Now Elijah stands in the presence of the king. "He told the king, 'This is what the Lord says: Is it because there is no God in Israel for you to consult that you have sent messengers to consult Baal-Zebub, the God of Ekron? Because you have done this, you will never leave the bed you are lying on. You will certainly die!' So he died, according to the word of the Lord that Elijah had spoken." (2 Kings 1:16-17a) Even with the prophet standing before him, Ahaziah doesn't repent. He knows Elijah is a prophet of God because of the proof of the fire from heaven, yet he doesn't feel inclined to make this God his own God. As a result, he dies of his injuries. He dies in sin. 

The words prophesied to King Ahab are coming true. Because he had a somewhat shallow change of heart in his later years, the Lord gave him a reprieve. God didn't wrest the kingdom from Ahab during his lifetime but instead said He would take it from Ahab's chosen successor."Because Ahaziah had no son, Joram succeeded him as king in the second year of Jehoram son of Jehoshaphat king of Judah. As for all the other events of Ahaziah's reign, and what he did, are they not written in the book of the annals of the kings of Israel?" (2 Kings 1:17b-18) In Chapter 3 we find that Joram was also a son of Ahab, though not the son Ahab wanted to rule in his place. He will be a slightly better king than Ahaziah, removing the sacred stone of Baal from the nation, but will still be an idolater. 

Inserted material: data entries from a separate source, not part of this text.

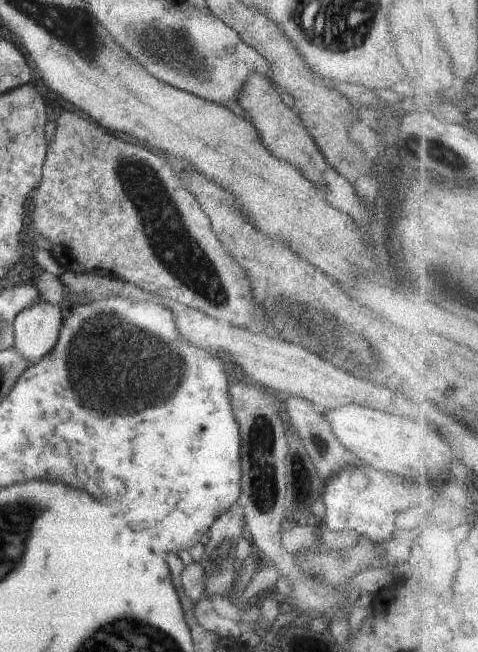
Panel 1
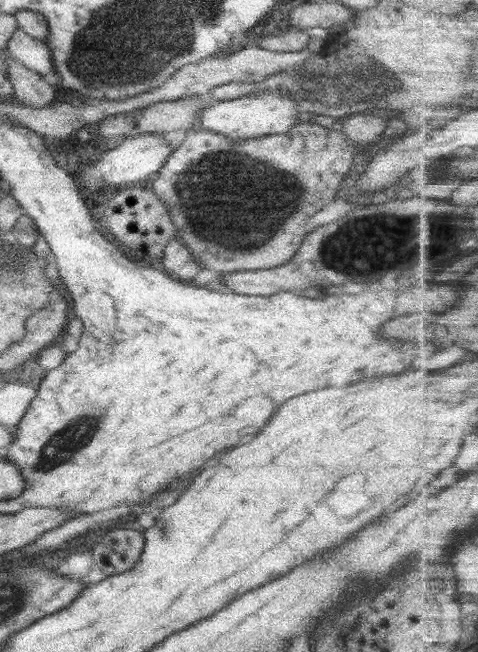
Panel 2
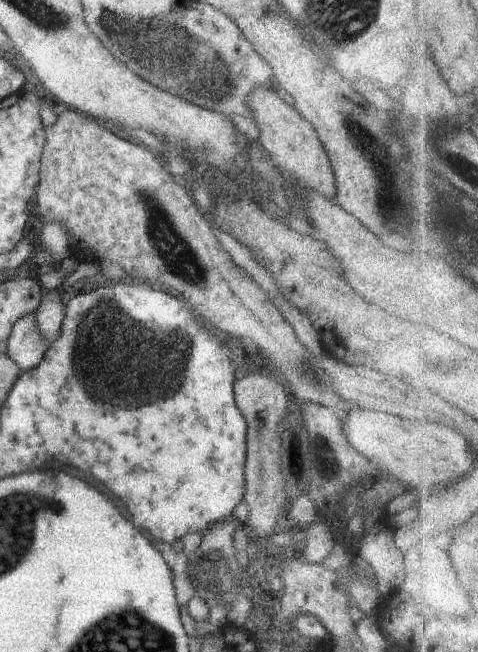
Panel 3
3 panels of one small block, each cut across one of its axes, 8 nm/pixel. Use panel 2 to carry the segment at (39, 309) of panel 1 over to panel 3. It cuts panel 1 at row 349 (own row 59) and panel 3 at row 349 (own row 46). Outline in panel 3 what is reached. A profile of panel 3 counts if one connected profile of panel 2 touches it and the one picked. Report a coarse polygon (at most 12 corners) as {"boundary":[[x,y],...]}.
{"boundary":[[30,313],[14,324],[6,353],[22,371],[50,345]]}

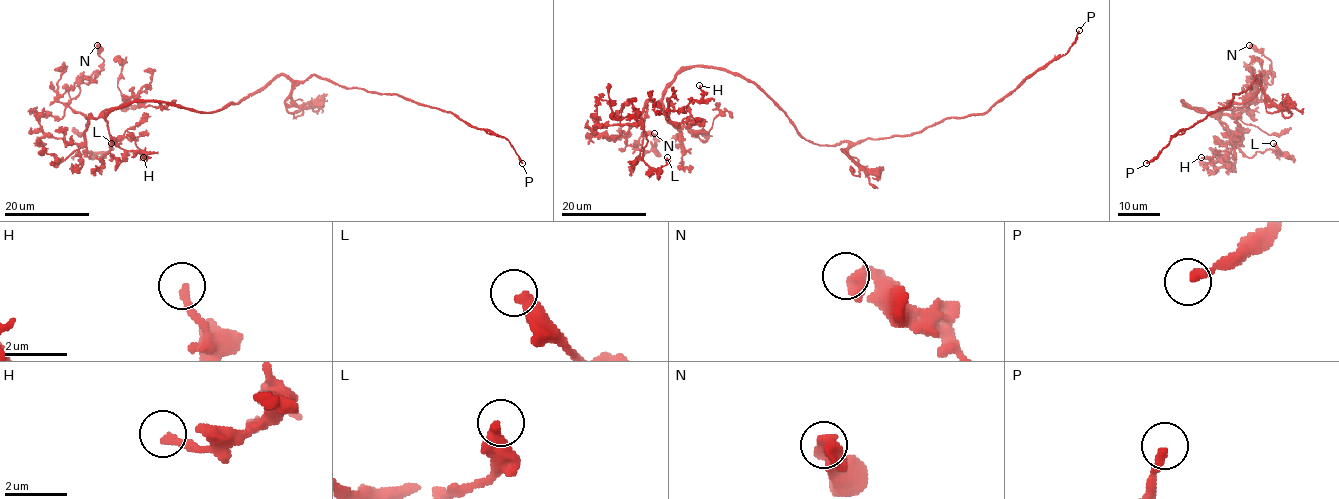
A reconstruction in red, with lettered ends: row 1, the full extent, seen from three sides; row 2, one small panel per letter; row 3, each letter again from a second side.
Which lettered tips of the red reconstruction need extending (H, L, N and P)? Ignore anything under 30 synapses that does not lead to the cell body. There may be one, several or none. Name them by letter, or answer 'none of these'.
P

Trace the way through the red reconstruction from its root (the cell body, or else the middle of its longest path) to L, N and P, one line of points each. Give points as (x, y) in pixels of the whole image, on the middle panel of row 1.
L: (802, 135), (752, 82), (722, 70), (689, 66), (641, 113), (647, 140), (642, 158), (660, 169), (667, 157)
N: (802, 135), (752, 82), (700, 66), (683, 69), (647, 103), (646, 116), (621, 135), (659, 155), (654, 133)
P: (802, 135), (820, 145), (860, 143), (913, 135), (948, 118), (986, 113), (1027, 78), (1063, 56), (1079, 30)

In today's passage Ahaziah reaps what he has sown. His late father set terrible things in motion when he married a pagan woman and allowed her to set up a state religion of Baal worship, funding it with the tax money of the citizens, putting God's prophets to death because they spoke the truth. Personally, I hold Ahab more accountable than Ahaziah, because Ahaziah was raised in a sinful household and bombarded by pagan images his whole life. Yet at the same time, Ahaziah knew Elijah was a prophet of God and had called fire down from heaven in Ahab's sight during the showdown on Mount Carmel. On Mount Carmel that day, the God of Israel proved He is the only God capable of answering because He is the only God. It's not as if Ahaziah didn't know the truth. He knew the truth and rejected it and so suffers the consequences of his hard and evil heart.

There is a law of reaping what we sow and it goes both ways. "Do not be deceived: God cannot be mocked. A man reaps what he sows." (Galatians 6:7) If we sow to the flesh we reap corruption. But if we sow to the Spirit we reap eternal life, plus the blessings and comfort of God in this life on earth. (Galatians 6:8) Ahaziah lay on his sickbed in a spirit of rebellion, refusing to acknowledge God as the Lord, and so he dies young and without a son to take his place. Elijah, however, is protected in today's passage because he obeys the Lord, saying what the Lord tells him to say and going where the Lord tells him to go. Elijah's life isn't easy, just as our lives in this world aren't necessarily easy, but he has the power and comfort of the Lord with him at all times, just as we who are in Christ have the power and the comfort of the Lord with us at all times.